Long Beach awaits California Supreme court rulings on pot shop bans

January 14, 2013

Wes Woods II, Eric Bradley and Rick Orlov, Long Beach Press-Telegram

Two medical marijuana cases going before the state Supreme Court could determine whether dispensary bans by dozens of California cities are legal.

The City of Riverside v. Inland Empire Patient's Health and Wellness Center is scheduled to begin Feb. 5 at the University of San Francisco School of Law over the city's legal authority to ban the dispensaries, which was upheld by an appeals court last year.

In another upcoming case, City of Upland v. G3 Holistic Inc., G3 lawyers are expected to argue that cities can't ban the dispensaries because they're allowed under Proposition 215, the Compassionate Use Act, which legally allows doctors to prescribe marijuana to patients.

Some cities contend they have the power to close the dispensaries based solely on zoning laws.

Medical marijuana advocates have said that more than 170 bans were in place across California at one point, including Long Beach. The city and county of Los Angeles have also both attempted to ban dispensaries but were forced to back down.

City officials also lean on federal law that says marijuana - medical or otherwise - is illegal.

"We're watching the Riverside case very closely yes," said T. Peter Pierce, an attorney for Los Angeles-based Richards, Watson & Gershon, which is representing Upland in its Supreme Court case.

"Once the Supreme Court decides, they would apply that decision in the G3 case as well as to all medical marijuana decisions."

If the Supreme Court rules in favor of Riverside, or local governments, it would affirm an appellate court ruling in the G3 case.

Attorneys representing G3 Holistic filed an appeal in December 2011 to the Supreme Court after the 4th District Court of Appeal in Riverside sided with Upland's ban on dispensaries on Nov. 9, 2011, based on its zoning code language.

A similar decision was reached in the Riverside case that same day.

J. David Nick, an attorney for Inland Empire Patient's Health and Wellness Center, said he thinks a decision in the Riverside case would allow the Supreme Court to "remand things back to the appellate," which would allow appellate courts to make decisions based on the Supreme Court case.

Navigating state and federal marijuana laws has created a quagmire for local governments as they attempt to regulate or ban the drug, which is legal in California for medical purposes but illegal under federal law.

Last July, an appeals court struck down Los Angeles County's ban on all dispensaries in unincorporated areas.

Justices said that the state's medical marijuana laws authorize cooperatives and collectives to grow, store and distribute cannabis, contrary to the county's ban passed in 2010.

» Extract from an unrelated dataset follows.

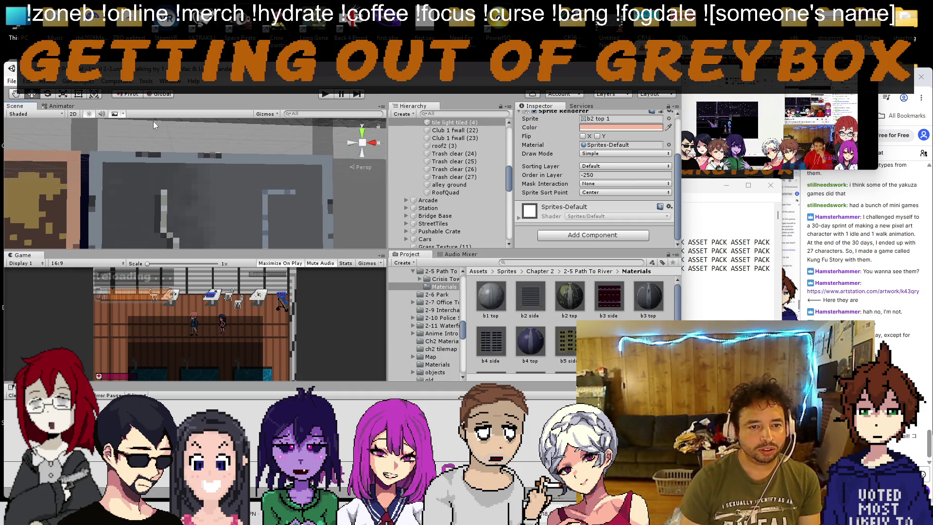
pyautogui.moveTo(173, 231); pyautogui.dragTo(196, 226)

"The phrase `regulate the location, operation, or establishment' does not mean ban, prohibit, forbid, or prevent all medical marijuana collectives and cooperatives from operating within the entire jurisdiction `solely on the basis' that they engage in medical marijuana activities," Judge Robert Mallano wrote.

If full-on bans are ruled illegal, that could leave cities in a precarious position.

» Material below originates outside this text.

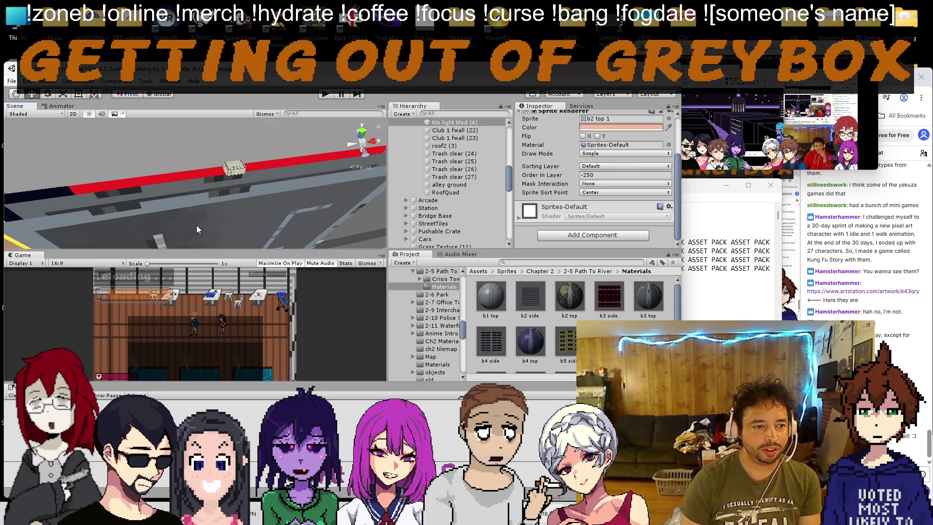
pyautogui.click(196, 226)
pyautogui.rightClick(452, 194)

In 2011, a federal appeal court ruled that Long Beach couldn't regulate medical marijuana dispensaries, as many other cities have attempted to do. Justices said the rules violated federal law.

Long Beach then appealed to the state Supreme Court for clarification on its powers to regulate medical marijuana - while later banning collectives of more than three people.

The high court threw out the appeal after the city banned medical marijuana outright.

Long Beach City Attorney Robert Shannon said the Supreme Court's decision on the Upland and Riverside cases will apply to the city, assuming justices do not rule on a narrow front affecting only those cities.

Shannon called that scenario "unlikely."

"I think they're poised to give guidance to the cities, and frankly to the medical marijuana collectives," he said.

For the city of Los Angeles, the Supreme Court hearing on the Riverside case is not expected to have any immediate impact.

"These cases concern whether local government can ban dispensaries," said Jane Usher, a special assistant city attorney.

The Los Angeles City Council had voted to ban dispensaries but reversed its decision after medical marijuana advocates collected enough signatures to put a referendum on the ballot to overturn the prohibition.

But, Usher said, the city is closely watching to see if the court will spell out how cities can govern pot shops.

"We anticipate that the Supreme Court may use these cases to set forth its views regarding the scope of the regulatory authority of local government," Usher said.

"If the court takes that opportunity, we will recommend the city follow the court's lead in any new medical marijuana regulations."

Usher said the direct cases involving the city's proposals on limiting the clinics have been pushed back to the point that the city attorney has not even been told to prepare legal arguments.

Kris Hermes of Americans for Safe Access said the Riverside case will have an impact on the ability of cities to address safe and legal access to medical marijuana.

"With dozens of local regulatory ordinances through the state and more than 170 municipal bans, there is a patchwork of access that patients have to navigate," Hermes said.

Hermes said advocates for medical marijuana hope Los Angeles will change its regulations and avoid the need for a further legal battle.